Expected value of exponential martingale

Question

$(B_t)_{t\ge 0}$ is a Brownian motion starting from $0$. For $x>0$ define $\sigma_x=\inf\lbrace t\ge 0:B_t\le t-x\rbrace$ and $W_t=\exp(\lambda B_t-\frac{\lambda^2}{2}t)$. I am trying to verify that

$$E(W_{\sigma_x})=1 \iff \lambda \le 1. $$

I don't see how the condition $\lambda \le 1$ applies. Since $\sigma_x$ is a stopping time, by the martingale stopping theorem I have $E(W_{\sigma _x})=E(\exp(\lambda B_{\sigma_x}-\frac{\lambda ^2}{2}\sigma_x))=E(\exp(\lambda B_0 - \frac{\lambda}{2} 0))=E(\exp(0))=1$.

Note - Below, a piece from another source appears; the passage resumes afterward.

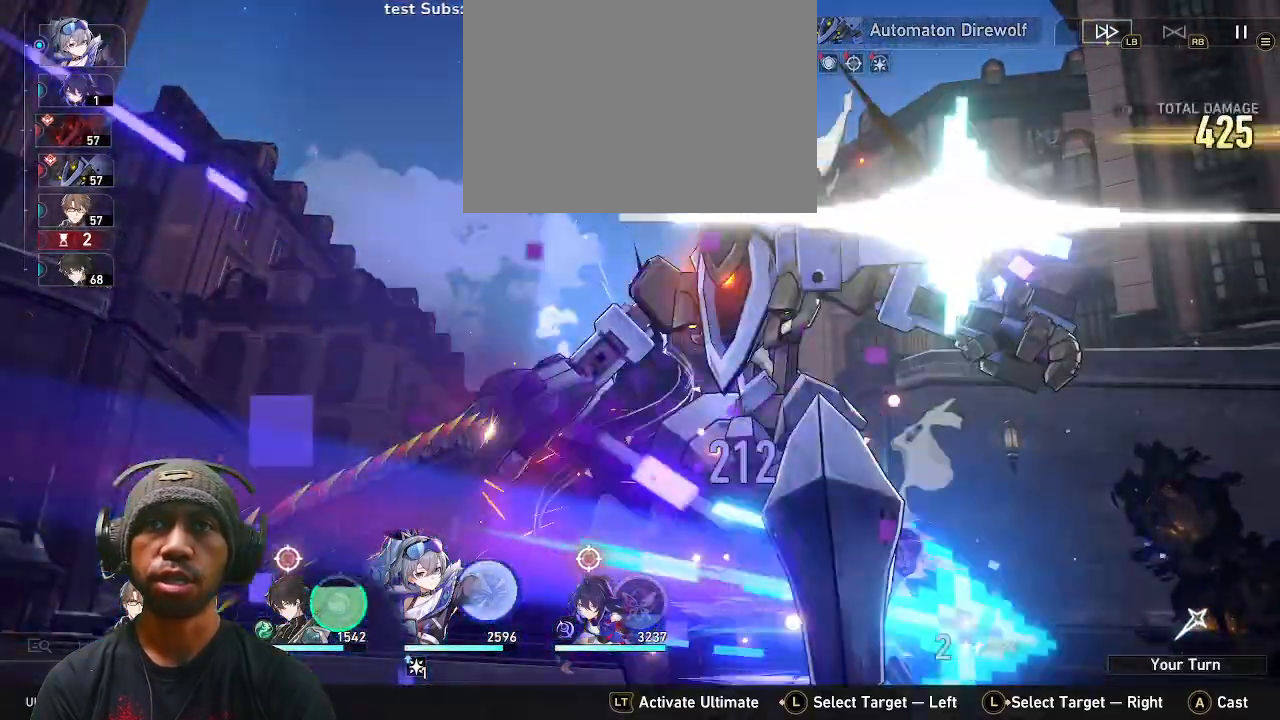
{"dt_ms": 500, "buttons": ["R2"], "left_stick": "center", "right_stick": "center", "events": []}
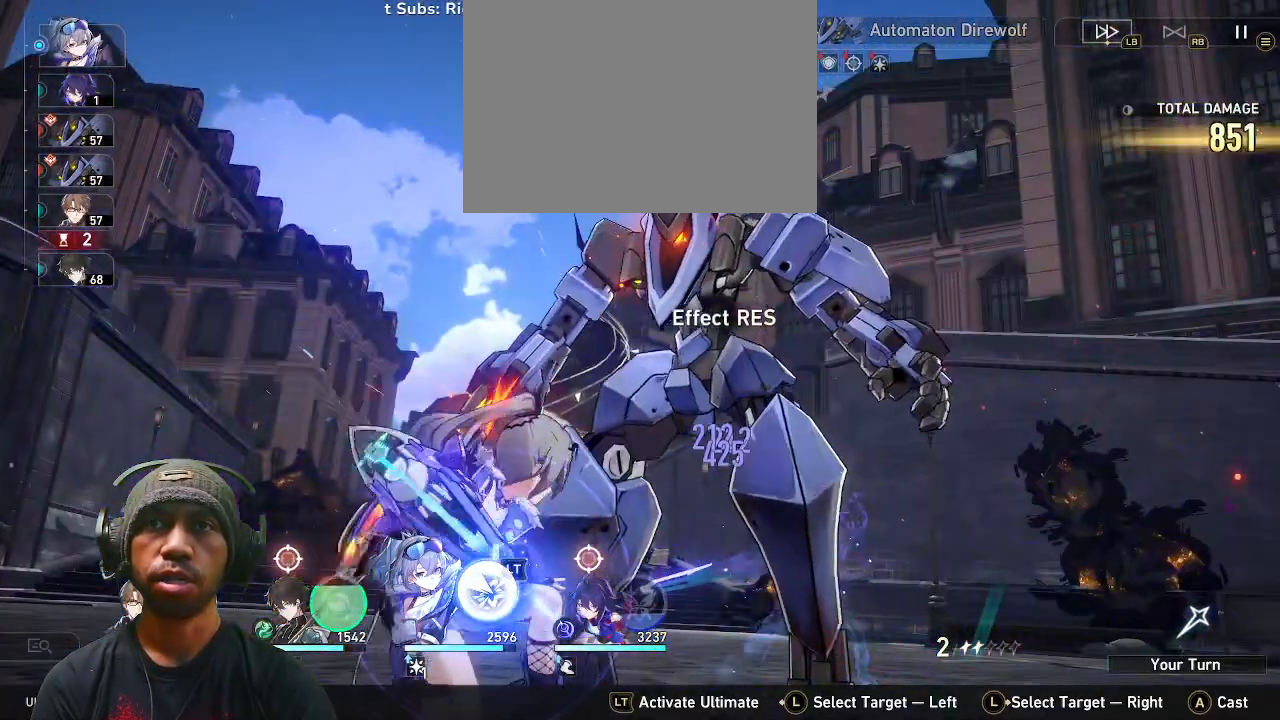
{"dt_ms": 500, "buttons": ["R2"], "left_stick": "center", "right_stick": "center", "events": []}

How do I obtain the constraint $\lambda \le 1$?

Answer 1

Define $\tilde{B}_t$ and $\tilde{\sigma}_x$ by

$$ \tilde{B}_t = B_t - \lambda t, \qquad \tilde{\sigma}_x = \inf \{ t \geq 0 : B_t \leq (1-\lambda)t - x \}.$$

For each fixed $T$, define the probability measure $\Bbb{Q}$ by $\Bbb{Q}( \cdot ) = \Bbb{E}[W_T \mathbf{1}_{(\cdot)}]$, where $\Bbb{E}$ denotes the expectation w.r.t. $\Bbb{P}$. Then by the Girsanov's theorem, $(\tilde{B}_t : 0 \leq t \leq T)$ is a standard Brownian motion w.r.t. $\Bbb{Q}$ and thus

$$ \Bbb{P}(\tilde{\sigma}_x > T) = \Bbb{Q}(\sigma_x > T) = \Bbb{E}[ W_T \mathbf{1}_{\{ \sigma_x > T \}} ].$$

Here, we utilized the fact that $\sigma_x$ can be written as $ \sigma_x = \inf \{ t \geq 0 : \tilde{B}_t \leq (1-\lambda)t - x \}$. Now by the optional stopping theorem applied to the bounded stopping time $T \wedge \sigma_x$, we have

\begin{align*} 1 = \Bbb{E}[W_{T\wedge \sigma_x}] &= \Bbb{E}[ W_{\sigma_x} \mathbf{1}_{\{ \sigma_x \leq T \}} ] + \Bbb{E}[ W_T \mathbf{1}_{\{ \sigma_x > T \}} ] \\ &= \Bbb{E}[ W_{\sigma_x} \mathbf{1}_{\{ \sigma_x \leq T \}} ] + \Bbb{P}(\tilde{\sigma}_x > T). \end{align*}

Letting $T \to \infty$, monotone convergence theorem shows that

$$ \Bbb{E}[W_{\sigma_x}] = \Bbb{P}(\tilde{\sigma}_x < \infty). $$

This becomes $1$ exactly when $\lambda \leq 1$.